La trajectoire politique de personnalités anticoloniales telles que Senghor est souvent présentée comme un mouvement du nationalisme vers le communisme ou, plus généralement, comme une reconnaissance du fait que le communisme n’avait pas de place pour l’expérience noire. Pourtant, contrairement à des personnalités comme George Padmore ou Aimé Césaire, Senghor n’a pas été obligé de faire un choix entre panafricanisme et communisme. L’expérience de son successeur à la tête de la LDRN, Tiemoko Garan Kouyaté, constamment en conflit avec la hiérarchie du PCF au cours de la décennie suivante, nous avertit que Senghor pourrait bien avoir lutté pour maintenir une affiliation à la fois au communisme et à l’internationalisme noir. Tout au long de sa brève carrière de militant, Senghor a cru que ces deux idéologies pouvaient se compléter dans la quête de la libération des Noirs.

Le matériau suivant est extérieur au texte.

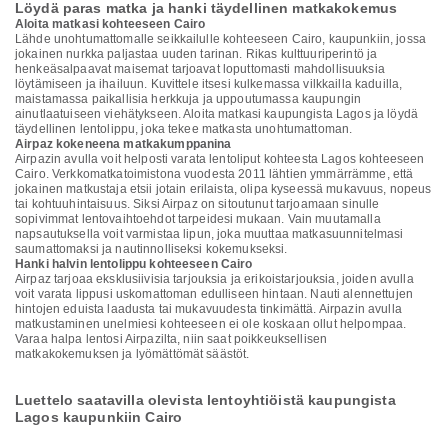
Löydä paras matka ja hanki täydellinen matkakokemus
Aloita matkasi kohteeseen Cairo
Lähde unohtumattomalle seikkailulle kohteeseen Cairo, kaupunkiin, jossa
jokainen nurkka paljastaa uuden tarinan. Rikas kulttuuriperintö ja
henkeäsalpaavat maisemat tarjoavat loputtomasti mahdollisuuksia
löytämiseen ja ihailuun. Kuvittele itsesi kulkemassa vilkkailla kaduilla,
maistamassa paikallisia herkkuja ja uppoutumassa kaupungin
ainutlaatuiseen viehätykseen. Aloita matkasi kaupungista Lagos ja löydä
täydellinen lentolippu, joka tekee matkasta unohtumattoman.
Airpaz kokeneena matkakumppanina
Airpazin avulla voit helposti varata lentoliput kohteesta Lagos kohteeseen
Cairo. Verkkomatkatoimistona vuodesta 2011 lähtien ymmärrämme, että
jokainen matkustaja etsii jotain erilaista, olipa kyseessä mukavuus, nopeus
tai kohtuuhintaisuus. Siksi Airpaz on sitoutunut tarjoamaan sinulle
sopivimmat lentovaihtoehdot tarpeidesi mukaan. Vain muutamalla
napsautuksella voit varmistaa lipun, joka muuttaa matkasuunnitelmasi
saumattomaksi ja nautinnolliseksi kokemukseksi.
Hanki halvin lentolippu kohteeseen Cairo
Airpaz tarjoaa eksklusiivisia tarjouksia ja erikoistarjouksia, joiden avulla
voit varata lippusi uskomattoman edulliseen hintaan. Nauti alennettujen
hintojen eduista laadusta tai mukavuudesta tinkimättä. Airpazin avulla
matkustaminen unelmiesi kohteeseen ei ole koskaan ollut helpompaa.
Varaa halpa lentosi Airpazilta, niin saat poikkeuksellisen
matkakokemuksen ja lyömättömät säästöt.
Luettelo saatavilla olevista lentoyhtiöistä kaupungista
Lagos kaupunkiin Cairo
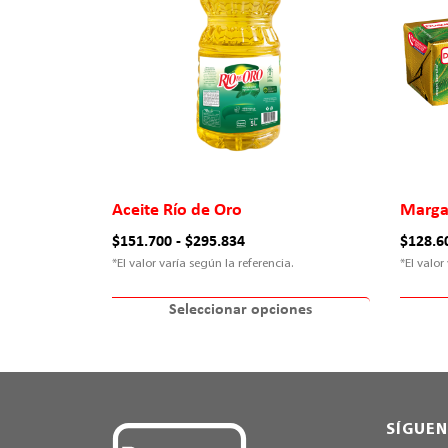
Aceite Río de Oro
Margar
$
151.700
-
$
295.834
$
128.6
Seleccionar opciones
SÍGUE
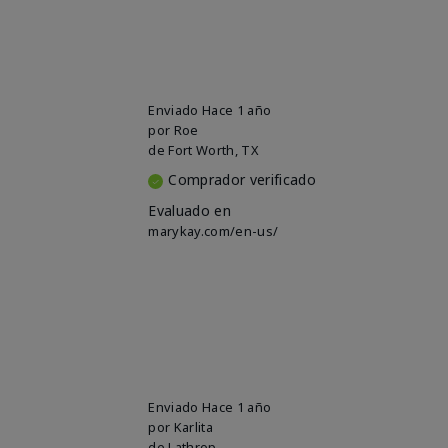
Enviado
Hace 1 año
por
Roe
de
Fort Worth, TX
Comprador verificado
Evaluado en
marykay.com/en-us/
Enviado
Hace 1 año
por
Karlita
de
Lathrop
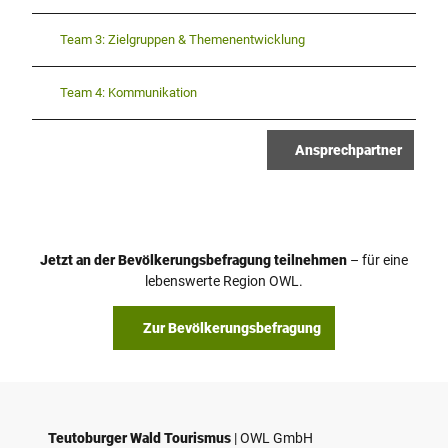
Team 3: Zielgruppen & Themenentwicklung
Team 4: Kommunikation
Ansprechpartner
Jetzt an der Bevölkerungsbefragung teilnehmen
– für eine
lebenswerte Region OWL.
Zur Bevölkerungsbefragung
Teutoburger Wald Tourismus
| ­OWL GmbH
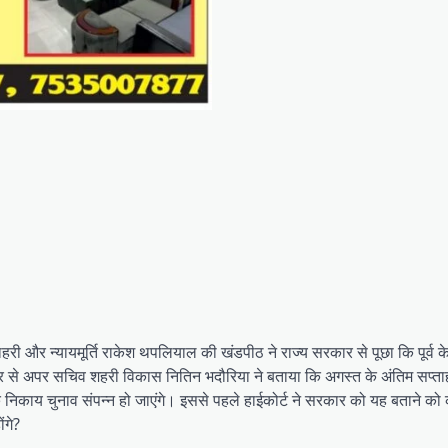
ाहरी और न्यायमूर्ति राकेश थपलियाल की खंडपीठ ने राज्य सरकार से पूछा कि पूर्व 
र से अपर सचिव शहरी विकास नितिन भदौरिया ने बताया कि अगस्त के अंतिम सप्ताह
तक निकाय चुनाव संपन्न हो जाएंगे। इससे पहले हाईकोर्ट ने सरकार को यह बताने को
ंगे?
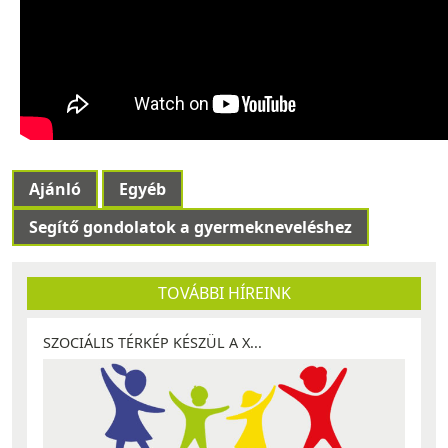
Ajánló
Egyéb
Segítő gondolatok a gyermekneveléshez
TOVÁBBI HÍREINK
SZOCIÁLIS TÉRKÉP KÉSZÜL A X...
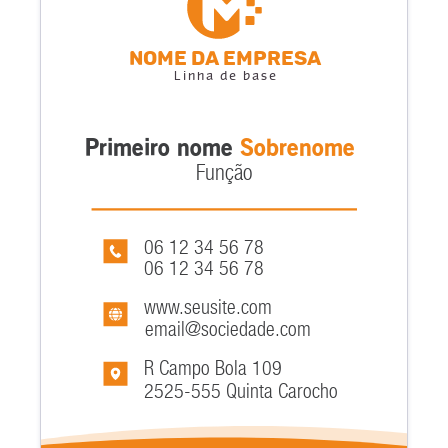
Nome da empresa
Linha de base
Primeiro nome
Sobrenome
Função
06 12 34 56 78
06 12 34 56 78
www.seusite.com
email@sociedade.com
R Campo Bola 109
2525-555 Quinta Carocho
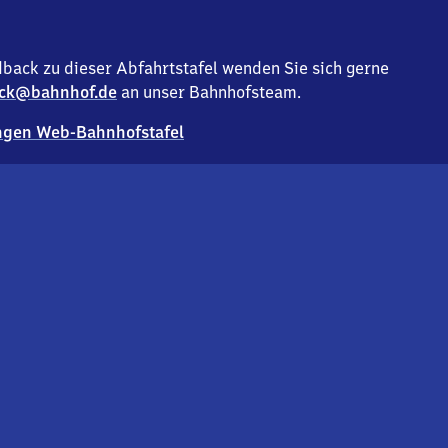
back zu dieser Abfahrtstafel wenden Sie sich gerne
ck@bahnhof.de
an unser Bahnhofsteam.
gen Web-Bahnhofstafel
Deutsc
Analyse v
Co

En effet, la façon la plus productive de voir toute la carrière de Senghor en tant que militant est peut-être celle d’un exercice d’équilibre dans lequel il a oscillé entre radicalisme et réformisme, communisme et internationalisme noir. Il a constamment laissé ses amis et ses ennemis deviner ses véritables motivations et allégeances, tout en cherchant à élaborer un discours politique dans lequel la race et la classe sociale auraient le même poids.